Tuesday, January 29, 2013

"You're a native speaker? Then you can translate!"

A profession is not something you improvise: you build up skills and experience by investing time and money, by working hard, and by being committed to continuing professional development. I think this can never be overstated, that’s why the following story had me in one of my best fighting-modes ;-)
A Russian girl who lives in Italy was asked by an Italian travel agency to translate some texts into her native language. She has never translated before and she is clueless about it (her own admission; I don’t know her at all), nonetheless she accepted and then asked some people about how much they think she should charge. I was asked too through some common acquaintances, but my answer was not what they expected. First of all, I couldn’t help pointing out that before even starting a discussion on rates, it should be clear that the travel agency shouldn’t have called a non-professional in the first place (unless they’re ok with a bad self-image).
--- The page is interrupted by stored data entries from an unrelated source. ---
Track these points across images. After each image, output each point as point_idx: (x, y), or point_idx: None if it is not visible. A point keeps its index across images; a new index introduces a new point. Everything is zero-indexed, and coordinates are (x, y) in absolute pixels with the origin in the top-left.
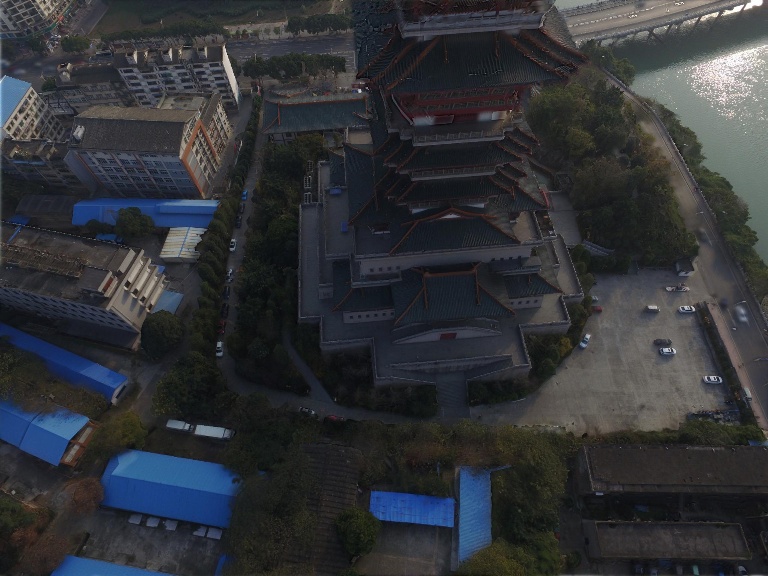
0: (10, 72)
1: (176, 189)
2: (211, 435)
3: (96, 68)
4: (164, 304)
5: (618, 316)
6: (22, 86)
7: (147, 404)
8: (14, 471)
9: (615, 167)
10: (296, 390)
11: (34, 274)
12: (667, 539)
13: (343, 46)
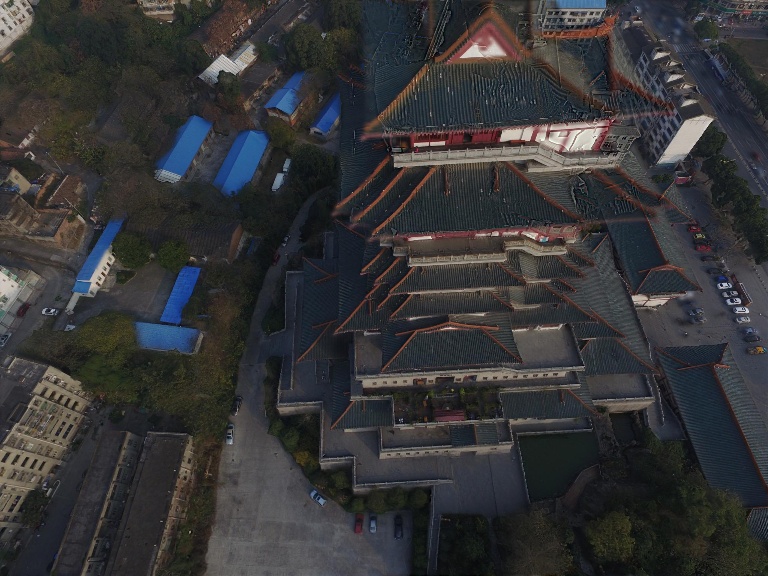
0: (654, 7)
1: None
2: (275, 182)
3: (644, 40)
4: None
5: (348, 555)
6: (599, 3)
7: None
8: None
9: (551, 573)
10: (300, 229)
11: None
12: (94, 496)
13: None
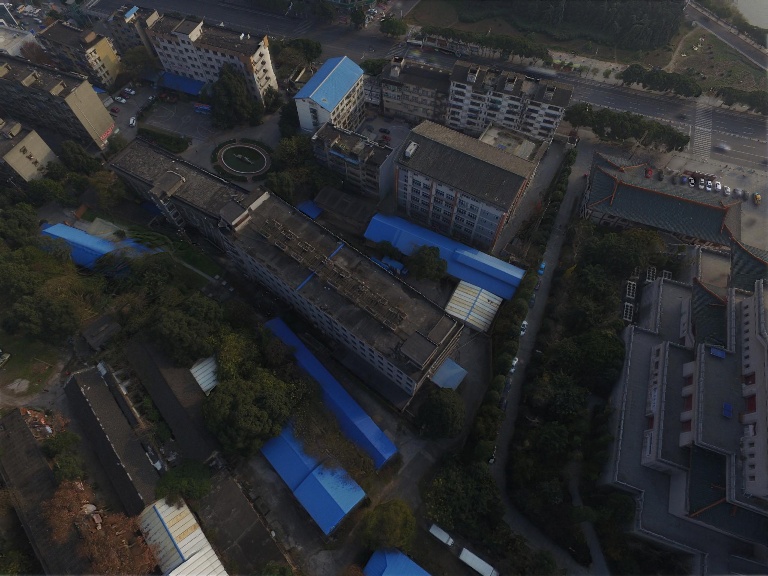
0: (324, 37)
1: (470, 232)
2: (477, 569)
3: (427, 71)
4: (446, 375)
5: None
6: (356, 71)
7: (407, 486)
8: (275, 506)
9: None
10: (581, 560)
11: (350, 306)
12: None
13: (678, 115)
Also, I stated that the girl should have turned down the request because that isn’t her job, or at least she should warn the client that the quality of her work is unlikely to match professional standards. Finally, I added that if the parties choose to agree for the job anyway, she should do it for free.
I simply don’t take work I am not qualified to do, let alone being paid for that. It’s a basic ethical principle for me, and it honestly annoys me when I see it overlooked.
My interlocutors argued that I was blowing things out of proportion. “She’s a native speaker and desperately needs money, why should she turn down that assignment or do it for free?”. Because being a native speaker alone means nothing. Because by accepting she steals work from those who have invested a lot to qualify. Because blurring the line between quality and amateur work spoils the market for us, and our image too. Because it’s simply unfair.
Even worse: “I’m sure those are easy texts”. Yeah, anyone can do it, right?
I know the girl is probably unaware of all of this, but that doesn’t mean we should just let it go instead of clarifying things.
I made an example to support my point: if a specialized magazine asked me for a photo report just because my cell phone has a camera, one would immediately think this magazine is not quality-oriented. If I accepted to do the report, one would think I am doing someone else’s job (and blame the magazine for its poor commitment in choosing its contributors). If I even asked for money, some people would think I don’t deserve it, while others would feel entitled to earn money too by selling poor quality pictures. And a professional photographer would feel robbed of his own job (and skills, and efforts).
The point here is not that we should close the door to people who may build up their career from less than academic paths; you’re always welcome to learn, but until you’re not qualified you shouldn’t step into professional territories.
The most disappointing thing was that I actually talked about it with a professional in another field, and while he agreed when taking his own job as an example, he failed to see the point as far as translation is concerned. Being a native speaker who picks up a foreign language is still widely seen as a stand-alone criterion for translating. This is a serious cultural issue that we have to face.
Any comments? Please share them!

Monday, January 14, 2013

Free online courses by top-notch universities

I would like to spread the word about a great initiative by some of the most prestigious universities in the world (thanks to Judy&Dagmar at Translation Times for the info!). It’s an open-source online education platform called edX, founded by Harvard University and MIT (Massachusetts Institute of Technology) and now expanding to include more world-class institutions, where anyone with an internet connection can enrol for free and take MOOCs (massive online open classes) on a series of different subjects. Upon successful completion, students get a certificate from the university that offered that course.
The program aims at reaching a very wide audience, so there are no admission tests, but some courses are highly technical and there is a list of prerequisites for them. As for class schedule, some are fixed, others allow for more flexibility; the estimated effort (hours per week) varies for each course. Also, free online textbooks and sources are available, and there is a chance for group discussion. Check the website for more info.
Among the courses currently offered for the Spring, I am especially interested in Human Health and Global Environmental Change, and The Ancient Greek Hero. Both good for my professional development and personal interest too! Let’s see when more info are available for them.
Another popular platform is Coursera, which partners with 33 top-class universities to offer more than 200 online courses in a wide range of categories, including sci-tech, humanities, business, economy, law, social sciences, music, film and audioengineering etc. Just browse through the list and see what sparks your interest.
If anyone of you has some experience with these platforms or some tips/comments, please share them here!

Friday, January 11, 2013

Happy New (Translators) Year!

Busy days! I am focused on my business, working on improving my marketing and pricing strategies, getting my website ready, reading a lot to keep up to date with the industry and my specialization fields, and drafting new blog posts to keep the conversation going about interesting subjects. And just enjoying the creative flow along the process!
Also, I wish to say a big thank you to all the wonderful colleagues out there who regularly share their expertise, advice, and experience with a smile. Such a precious contribution!